Le débat à ce sujet n’a pas été des plus calmes en Conseil des ministres d’autant qu’il a été décidé dans un premier temps de former une commission restreinte composée seulement des magistrats parmi les ministres.

Quoi qu’il en soit, leurs conclusions seront examinées durant la prochaine réunion du cabinet.

Les élections municipales et des moukhtars

Le Conseil des ministres a en outre reporté à l’an prochain les élections des conseils municipaux et des moukhtars, expliquant qu’elles n’auront pas lieu comme prévu en 2022, " faute de ressources financières et humaines ". La date proposée pour ces élections est le 31 mai 2023, mais " elle devra être soumise au Parlement, pour qu’il puisse donner son approbation ", précise-t-on dans le communiqué dont lecture a été donnée par M. Halabi.

Par ailleurs, le Premier ministre, Najib Mikati, a demandé que le gouvernement se penche sur la question de la sécurité alimentaire, à cause de l’impact probable qu’aurait la guerre entre la Russie et l’Ukraine sur le Liban, et " de prendre les mesures préventives nécessaires afin d’éviter une crise alimentaire dans le pays ". Une commission composée des ministres de l’Économie, de l’Industrie, de la Défense et de l’Agriculture, a été formée pour plancher sur ce dossier.

Le Liban et la guerre russo-ukrainienne

Un débat fiévreux s’est également déroulé concernant le communiqué du ministère des Affaires étrangères définissant la position du Liban par rapport à la guerre entre la Russie et l’Ukraine. Le débat sur la question a été déclenché à la suite d’une  intervention fiévreuse du ministre du Travail, Moustapha Bayram, critiquant le ministre des Affaires étrangères, Abdallah Bou Habib. M. Bayram lui a reproché d’avoir publié la position officielle du Liban sans avoir consulté, au préalable, ses collègues au sein du Conseil des ministres.

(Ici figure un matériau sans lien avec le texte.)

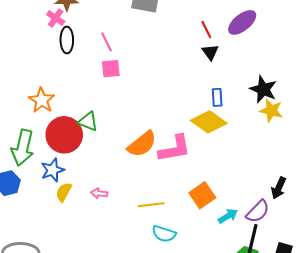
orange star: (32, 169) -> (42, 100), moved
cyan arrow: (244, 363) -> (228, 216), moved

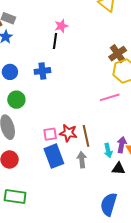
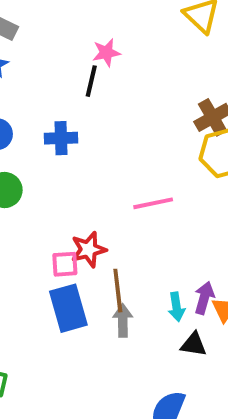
pink line: (110, 97) -> (153, 203), moved
red star: (68, 133) -> (89, 249), moved, turned -30
brown line: (86, 136) -> (118, 291), moved

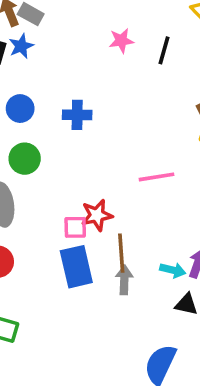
black line: (91, 81) -> (164, 50), moved
cyan arrow: (176, 307) -> (173, 270), turned -70

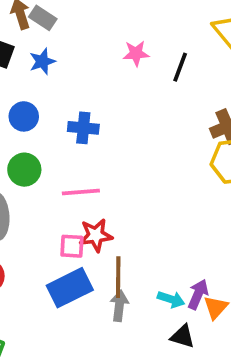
blue star: (21, 46) -> (42, 61), moved
pink line: (156, 177) -> (81, 192), moved
blue rectangle: (76, 267) -> (70, 288), turned 72

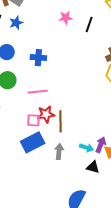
brown line: (118, 277) -> (60, 121), moved

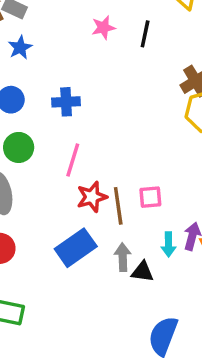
pink line: (38, 92) -> (73, 160), turned -60
pink square: (33, 120) -> (150, 197), moved
cyan arrow: (86, 148) -> (168, 244), turned 80
black triangle: (93, 167) -> (142, 272), moved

Le Premier ministre, Najib Mikati, lui aurait répondu que " la position libanaise soumise à l’ONU ne ciblait pas la Russie nommément " et que le gouvernement libanais " refuse toute offensive internationale, quelle qu’elle soit, indépendamment de l’État concerné ".

La délégation du Trésor américain

M. Mikati a aussi exposé au cabinet la teneur de ses entretiens avec la délégation du Trésor américain au sujet de la lutte contre la corruption, la création du comité national anti-corruption, et l’engagement de l’État libanais à œuvrer pour l’exécution de ces réformes.

Il a par ailleurs annoncé que les subventions sociales seront distribuées à partir de la semaine prochaine, en remerciant le ministre de l’Économie, Amine Salam, " pour les efforts fournis par son ministère afin de mettre en œuvre ce programme, permettant de venir en aide aux familles les plus démunies ".